* Exercise details
Output, exactly and with no pictures, the line that contains "100% Francophone" and every line that comes after it in the data below, the last one included.
-------
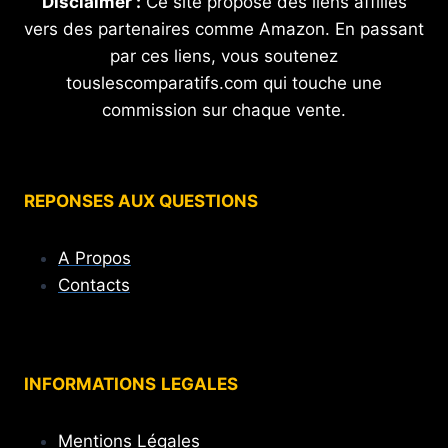
Disclaimer :
Ce site propose des liens affiliés
vers des partenaires comme Amazon. En passant
par ces liens, vous soutenez
touslescomparatifs.com qui touche une
commission sur chaque vente.
REPONSES AUX QUESTIONS
A Propos
Contacts
INFORMATIONS
LEGALES
Mentions Légales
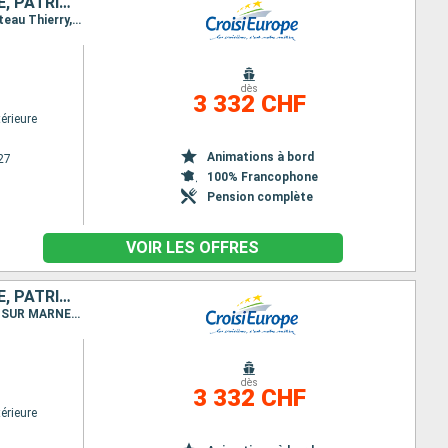
DE PARIS À LA CHAMPAGNE, L'ART DE VIVRE À LA FRANÇAISE EN CROISIÈRE, PATRIMOINE ET SAVEURS AU FIL DE L'EAU
Itinéraire : Paris, LAGNY SUR MARNE, Isles-les-Meldeuses, SAINT JEAN LES DEUX JUMEAUX, Chateau Thierry, DORMANS, Epernay
dès
3 332 CHF
érieure
Animations à bord
27
100% Francophone
Pension complète
VOIR LES OFFRES
DE LA CHAMPAGNE À PARIS, L'ART DE VIVRE À LA FRANÇAISE EN CROISIÈRE, PATRIMOINE ET SAVEURS AU FIL DE L'EAU
Itinéraire : Epernay, DORMANS, Chateau Thierry, SAINT JEAN LES DEUX JUMEAUX, Meaux, LAGNY SUR MARNE, Paris
dès
3 332 CHF
érieure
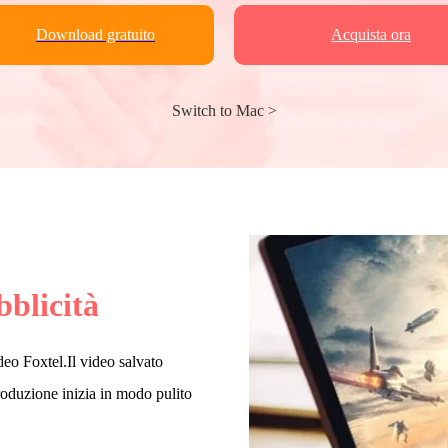
Download gratuito
Acquista ora
Switch to Mac >
blicità
deo Foxtel.Il video salvato
produzione inizia in modo pulito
-------
* Reply to the task
100% Francophone
Pension complète
VOIR LES OFFRES
DE LA CHAMPAGNE À PARIS, L'ART DE VIVRE À LA FRANÇAISE EN CROISIÈRE, PATRIMOINE ET SAVEURS AU FIL DE L'EAU
Itinéraire : Epernay, DORMANS, Chateau Thierry, SAINT JEAN LES DEUX JUMEAUX, Meaux, LAGNY SUR MARNE, Paris
dès
3 332 CHF
érieure
Download gratuito
Acquista ora
Switch to Mac >
blicità
deo Foxtel.Il video salvato
produzione inizia in modo pulito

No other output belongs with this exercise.